How does one find ophthalmology information on the Internet? The answer seems easy enough: you do it just as with any other field in life sciences, by accessing MEDLINE through PubMed or another web portal. You enter your query, browse the headers and abstracts on the hit list, and select what is of actual interest to your cause. Easy and obvious enough.
But we are missing something here, and most of us are not even aware of the fact. What scientists wish to communicate, and what journals and their peer reviewers deem suitable for publication, is not nearly all that exists in the public domain. Most of the rest comes from the big patent offices in the form of intellectual property documents.
Patents: the underused information source
On the more technical side, patent documents frequently disclose essential technical information that is either never published elsewhere, or only much later. They also tend to be better at tracing those incremental improvements that define clinical advances in reasonably mature therapeutic fields. All this makes patents an appealing information source for developers.
Therefore a comprehensive, heavily annotated and user-friendly database on ocular patenting would be a highly valuable strategic and scientific information resource for the ophthalmologic field, in addition to its obvious role as an invaluable intellectual property tool for inventors and patent attorneys. However, the nature of the patenting process implies that tight selection of the entries is required to make such a database useful.
Today, whoever seeks protection for an anti-angiogenic drug will make sure to include a claim for ocular neovascularization diseases in the patent application even if the development focus is actually in solid tumours, and whoever discovers a new neuroprotectant will be likely to mention glaucoma even if the drug candidate is meant for Alzheimer's or Parkinson's disease, but these would not be "ocular patents" by any count. Focus is the key, and this is something for which no keyword search term exists.
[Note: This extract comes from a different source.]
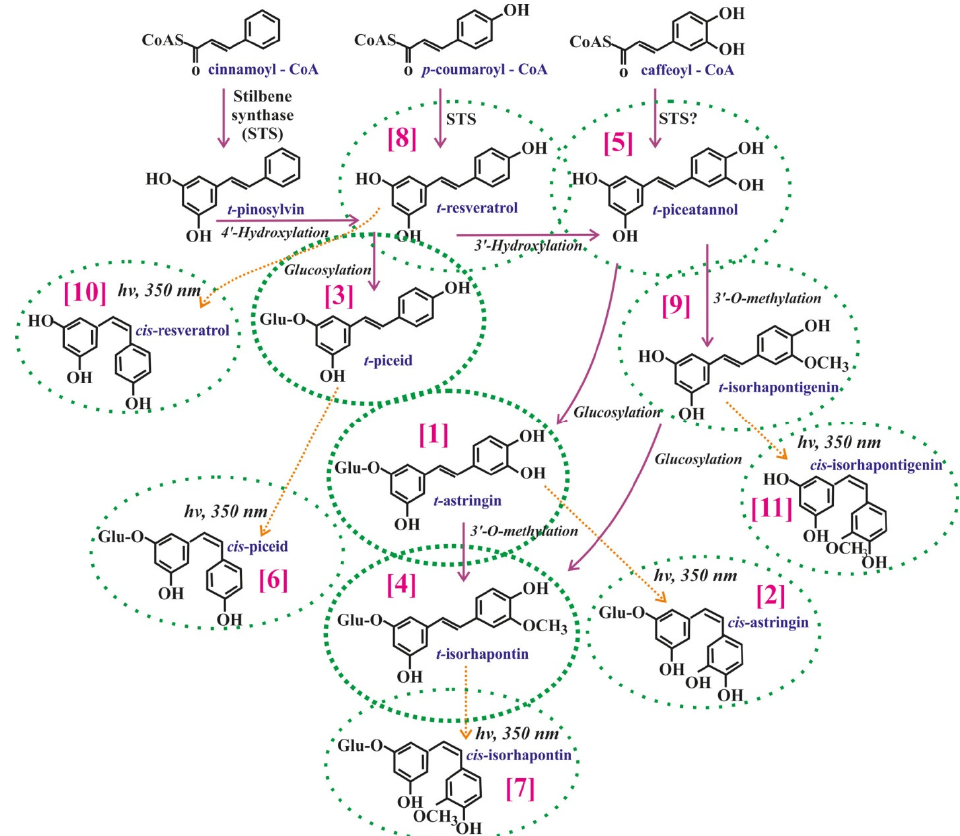
Figure 2. Hypothetical biosynthetic pathway for stilbene formation in Pinaceae [25]. Circles with dotted lines depict 11 stilbenes detected in the needles of spruce Picea jezoensis : trans - and cis - astringin [1,2], trans - and cis -piceid [3,6], trans - and cis -isorhapontin [4,7], trans -piceatannol [5], trans - and cis -resveratrol [8,10], and trans - and cis -isorhapontigenin [9,11]. Trans -astringin [1], trans - piceid [3], and trans -isorhapontin [4] marked with thick dotted lines because the content of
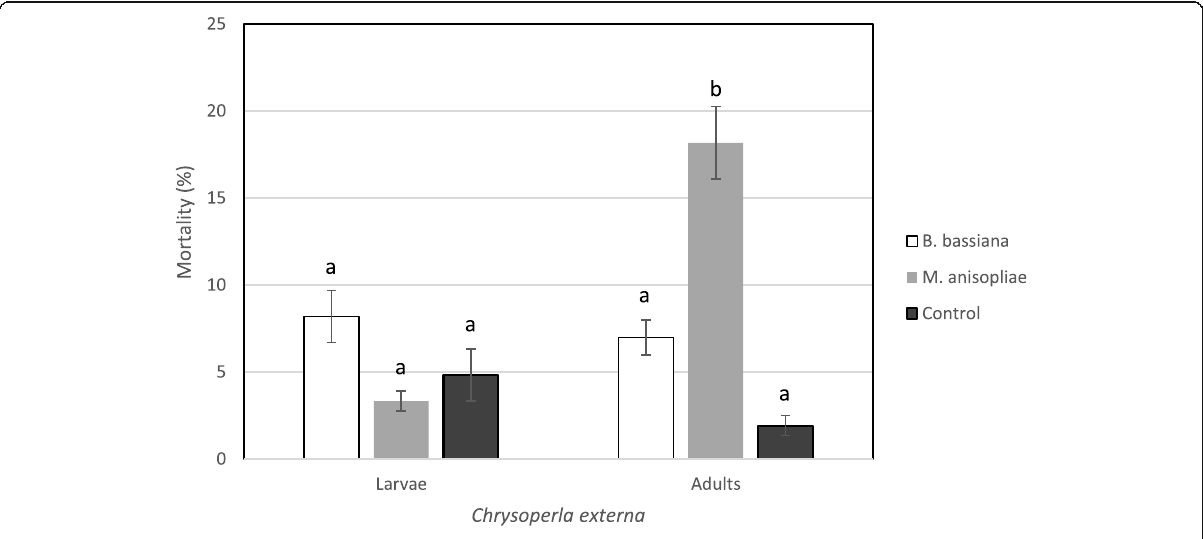
Fig. 3 Mortality percentage of larvae and adults of Cycloneda externa with entomopathogenic fungi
At H.M. Pharma Consultancy, we are currently developing an intellectual property database, which concentrates on those patents filed for ophthalmic conditions. This database module (working name REDWING) is concerned with intellectual property documents that have ocular drugs and drug delivery, gene therapy, molecular diagnostics and biomarkers of the eye, and cell and tissue culture technology in ophthalmology as one of their major components. (Just making ocular claims is not sufficient for inclusion. There are very precise and transparent criteria governing the selection process.) REDWING does not yet include patents for ocular implants (unless they are designed to deliver drugs), equipment and methods for eye surgery, or optometrics.